# Heads



## mikey gto (Jun 14, 2011)

What is the better heads to have 6x or 4x ?


----------



## Pontiacpurebrred (Jun 22, 2011)

Depends on what you want to accomplish


----------



## mikey gto (Jun 14, 2011)

Just a good motor for weekend runs,trying to put a motor together that will run on good on the fuel we now have.


----------



## BearGFR (Aug 25, 2008)

Ok... well, what would they be going onto? 400? 455? standard bore or overbored? Piston deck height? Head gasket compressed thickness? Which pistons? What's the cam like? (lift, duration at .050, LSA) ---- I know those are a lot fo questions. The point is, there's no simple answer and there's a lot that goes into making a good decision. 

Bear


----------



## FNG69 (Nov 15, 2009)

mikey gto said:


> What is the better heads to have 6x or 4x ?

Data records
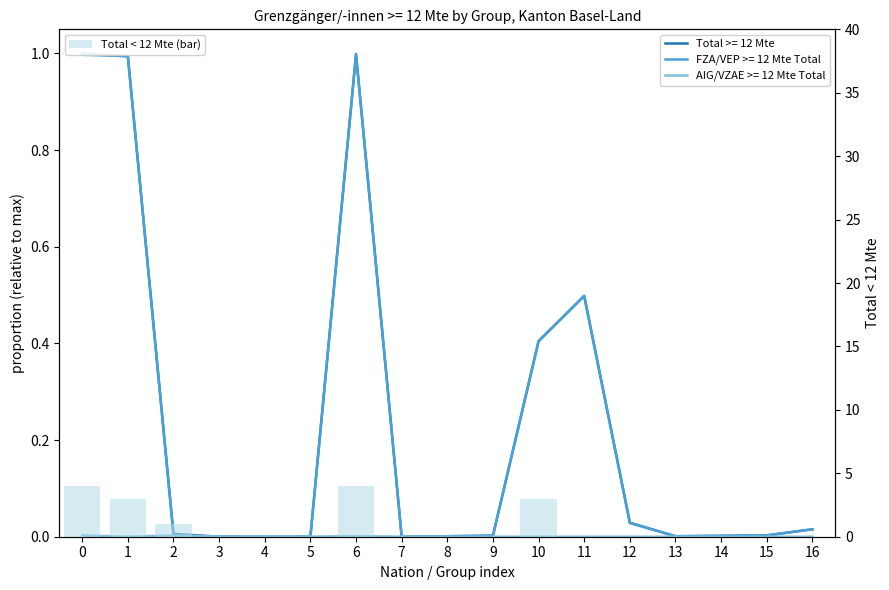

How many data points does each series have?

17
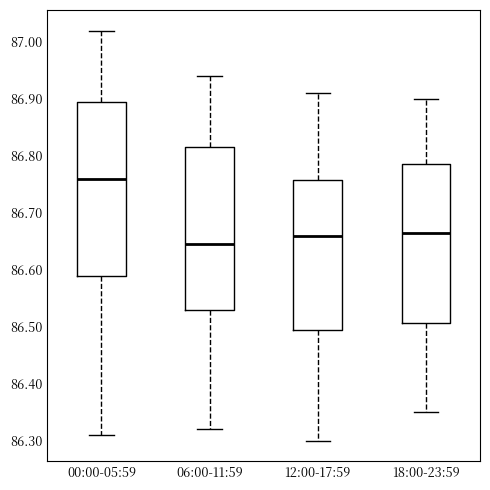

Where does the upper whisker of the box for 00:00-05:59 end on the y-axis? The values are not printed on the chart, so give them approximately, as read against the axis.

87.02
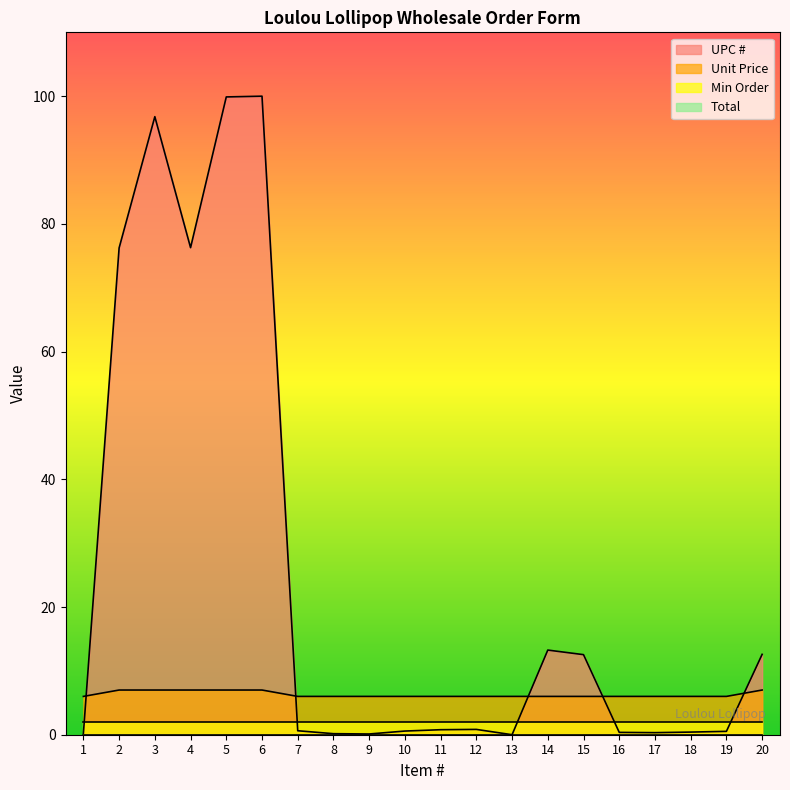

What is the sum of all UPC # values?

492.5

**INSTRUCTION**
Write the next part of the forum thread on choosing between 6x and 4x heads, starting after its last line.

**RESPONSE**
If it just between the 6 & the 4s.. The 6s are better. You need to get the book of Heads by Pete McCarthy. He did a great job with it!! Les


----------



## FNG69 (Nov 15, 2009)

You going to make our 22nd Annual Uprising down here in Wichita on Oct 7th & 8th.. Pete won't be here this year as a speaker but he as done them in the past...:seeya:..Les


----------



## mikey gto (Jun 14, 2011)

Dont know anything about it,is there a web site that tell about it ?


----------



## FNG69 (Nov 15, 2009)

Just pulled the thread back up. Jim Wangers is coming all the way from Calif. Hope you can make it too.. Les


----------



## FNG69 (Nov 15, 2009)

Forgot to tell you 6X's came on the 400 & the 350. Be sure to get the 400 6X's. It is the better one.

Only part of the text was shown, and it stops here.